By George, I think he’s got it, programmer habits of course!
Whether we want to or not we need to pay attention
Details can be my undoing.
Rushing through a user story. Scanning a blog post.
Committing my changes to GitHub. Moving on…
Wait, is that a defect assigned to me?
Pay Attention
When I asked software development leader Geoge Dinwiddie about programmer habits, he said, “Pay attention to the details.”
Has he been watching me? Wow! How did he know that?
My approach has been “details, schmetails…” Of course, that led to a few defects.
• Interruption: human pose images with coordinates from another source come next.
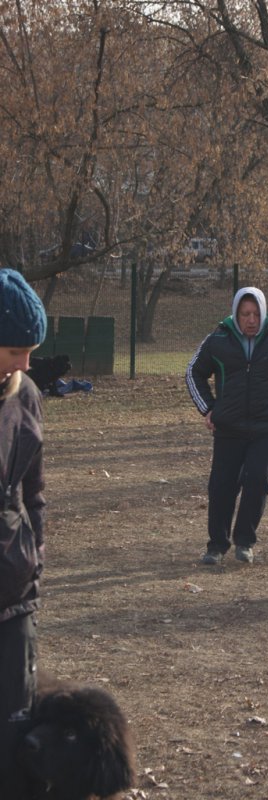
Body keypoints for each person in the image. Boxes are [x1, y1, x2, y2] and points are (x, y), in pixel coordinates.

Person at [186, 287, 268, 565]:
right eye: (245, 314)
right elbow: (193, 372)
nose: (251, 320)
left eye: (256, 313)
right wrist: (208, 408)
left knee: (257, 478)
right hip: (228, 429)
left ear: (264, 313)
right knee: (221, 486)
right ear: (236, 314)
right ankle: (216, 546)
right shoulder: (217, 340)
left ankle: (244, 541)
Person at [0, 268, 47, 791]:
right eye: (16, 349)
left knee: (14, 733)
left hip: (14, 594)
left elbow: (34, 493)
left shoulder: (26, 396)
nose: (26, 363)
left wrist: (36, 561)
George is right. We need to pay attention to details. Don’t rely on automated testing and Quality Assurance to save you.
Question your assumptions
If you ever validate an input field you must be careful. We assume people would only put numbers in the zip code field. A wily-testing veteran schooled me on this. Thanks, Miki:)
Another aspect is security. Things like XSS attacks are pretty common. Your validation should withstand that as well.
Question your habits
What are your daily habits? Are they serving you? As a big fan of Michael Hyatt’s productivity suggestions, I use the Workday Startup and Shutdown.
In Hyatt’s book Free to Focus he outlines these. Essentially they bookend your day. Similar to what a computer does on startup, the Workday Startup ensures we start on purpose.
George is asking us to audit our programming habits. Michael Hyatt agrees with this practice. We need to periodically ask if this habit helping.
Question your mistakes
Steve McConnell points out in his book Code Complete. “We need to learn the types of mistakes we make.”
Early in my Java career, I made the same mistake time and again. I would forget to initialize my variables. My co-worker Ken would laugh when he saw this repeated error.
State Machine
George also shared, “Consider a state machine to keep system responses decoupled and easy to modify.” Some practical design advice.
First, if you said, What is a state machine? “A state machine is a programming architecture that allows the dynamic flow to states depending on values from previous states or user inputs.”
Developers can wrestle with coupling items. Working on early internet applications this was a problem. A hack was to pass a lot of data around to emulate the state.
George shared some direct advice with us. First, he reminded us to pay attention to details. Understand them. See how this can shape our solution.
Then we need to question our assumptions. Ask your stakeholders to see theirs. Create alignment on them.
Third, question your habits. Do you need another round of testing? Or maybe the issue is you don’t understand the use case. Could you review it with the product owner?
Additionally, where do you usually make mistakes? As a novice Vue.js developer, I don’t understand a few things. Pairing with my co-worker Ryan helps me see solutions to my newbie errors.
Finally, George gave us the advice to keep things decoupled. We can use a state machine in our design. Simple and elegant advice from a software sage.